LWD tools are still mostly limited by depth of investigation, despite the strides that have been made in the past couple of years. This is an evolutionary change that is likely to see continued improvements over time. Primarily, Williams said, clients would truly like to see in front of the drill bit, even 100 ft (30.5 m) out.

“Is that doable today?” he asked. “No. Could it be in the future? Maybe.”

Clients also crave a pressure-while-drilling tool that determines not only formation pressure as the well is drilled but also the nature of the fluids in the formation and a sample to examine at the surface. This can be done today on wireline but not in a while-drilling mode.
So at what point do service companies become so efficient that their clients no longer need them? Williams doesn’t see that coming any time soon.

“There has been a big philosophical debate over whether or not this is a good thing for the service industry because we’re drilling ourselves out of business,” he said. “It may not seem smart, but it actually is because it drives the industry to look at the other opportunities that are out there that weren’t economic in the past but now have become economic. This is partly due to the big increase in oil price, but it’s also because the risk incurred from taking a long time to drill to the target or not getting the production expected has been minimized.”

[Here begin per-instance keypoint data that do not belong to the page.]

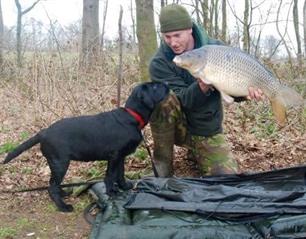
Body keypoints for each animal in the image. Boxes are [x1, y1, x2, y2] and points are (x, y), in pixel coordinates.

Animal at [2, 81, 170, 211]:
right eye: (155, 86)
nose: (167, 83)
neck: (132, 116)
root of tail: (43, 132)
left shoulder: (121, 157)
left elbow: (120, 174)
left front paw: (125, 187)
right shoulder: (114, 156)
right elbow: (110, 176)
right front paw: (112, 193)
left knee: (54, 184)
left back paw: (63, 194)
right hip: (60, 163)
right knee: (52, 186)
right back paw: (63, 206)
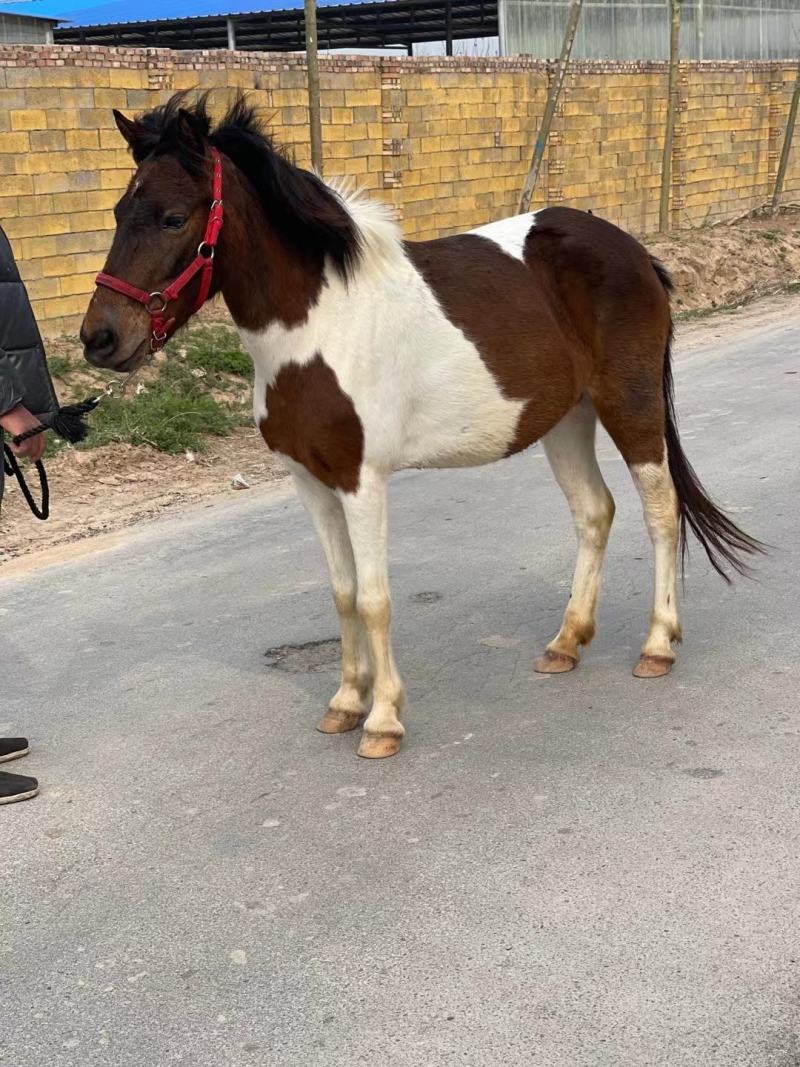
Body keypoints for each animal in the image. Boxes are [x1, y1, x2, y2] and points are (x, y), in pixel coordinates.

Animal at [80, 93, 761, 759]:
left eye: (174, 218)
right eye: (117, 211)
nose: (100, 339)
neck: (318, 328)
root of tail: (635, 252)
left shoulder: (361, 481)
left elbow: (374, 599)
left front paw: (382, 720)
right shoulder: (309, 482)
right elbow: (343, 593)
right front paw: (345, 703)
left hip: (630, 405)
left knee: (660, 511)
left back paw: (657, 645)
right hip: (566, 420)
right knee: (595, 513)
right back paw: (566, 643)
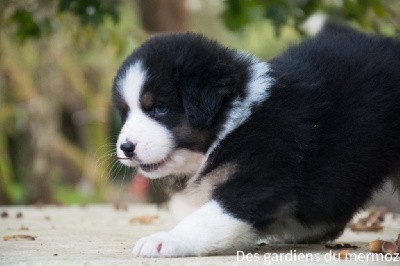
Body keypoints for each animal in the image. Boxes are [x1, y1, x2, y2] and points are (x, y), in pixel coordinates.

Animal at [111, 20, 400, 258]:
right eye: (125, 113)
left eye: (159, 108)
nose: (126, 147)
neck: (234, 123)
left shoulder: (259, 175)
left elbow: (209, 216)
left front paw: (164, 241)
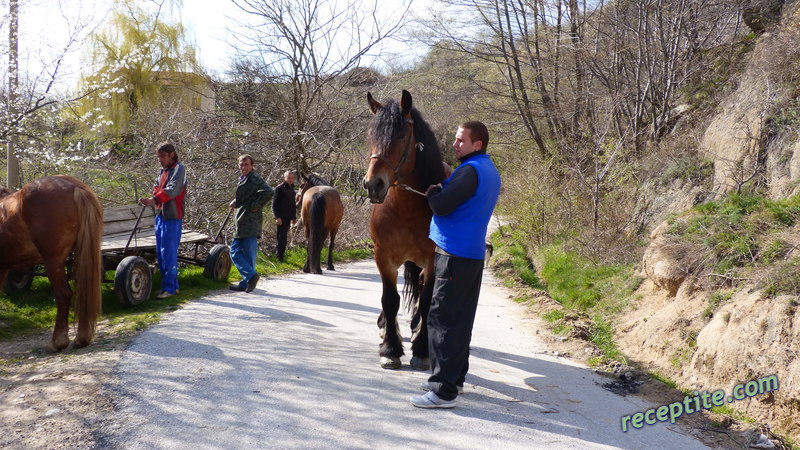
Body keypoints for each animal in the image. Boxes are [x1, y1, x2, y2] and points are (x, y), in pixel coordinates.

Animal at [364, 89, 446, 370]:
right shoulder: (383, 257)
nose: (373, 184)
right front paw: (390, 349)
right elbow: (389, 300)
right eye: (372, 135)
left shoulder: (432, 260)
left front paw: (421, 350)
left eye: (400, 135)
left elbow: (426, 301)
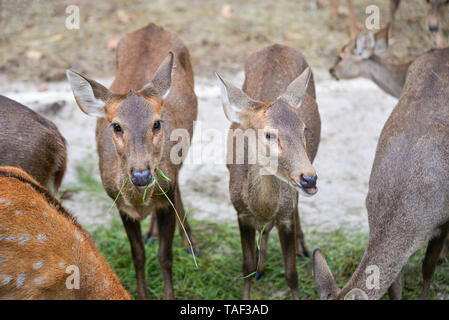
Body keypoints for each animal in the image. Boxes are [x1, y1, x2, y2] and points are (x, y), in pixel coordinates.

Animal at [67, 23, 198, 300]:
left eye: (157, 123)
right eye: (116, 126)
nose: (141, 175)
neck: (139, 201)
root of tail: (151, 26)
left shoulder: (166, 197)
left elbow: (165, 257)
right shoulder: (121, 206)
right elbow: (138, 256)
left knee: (179, 181)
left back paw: (190, 243)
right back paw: (153, 233)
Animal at [215, 43, 320, 298]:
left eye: (304, 129)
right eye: (270, 134)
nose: (309, 179)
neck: (262, 208)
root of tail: (277, 45)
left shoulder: (286, 217)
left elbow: (292, 274)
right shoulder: (240, 212)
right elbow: (246, 267)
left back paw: (302, 247)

Additionally, service companies are beginning to enjoy the prestige that comes with being the experts in their field. “Schlumberger drilled 30 million ft (9.2 million m) last year, and I doubt that very many operators, if any, have drilled that much footage,” he said. “The operators are leveraging the experience of the service companies to do new things. It’s always going to be a client/vendor relationship, but it’s also becoming more of a partnership.
“Why hire somebody like Schlumberger or our competitors if the clients can do it themselves? They’re paying for our expertise and global experience to drill more efficiently and to position the well bore in the productive zone more accurately.”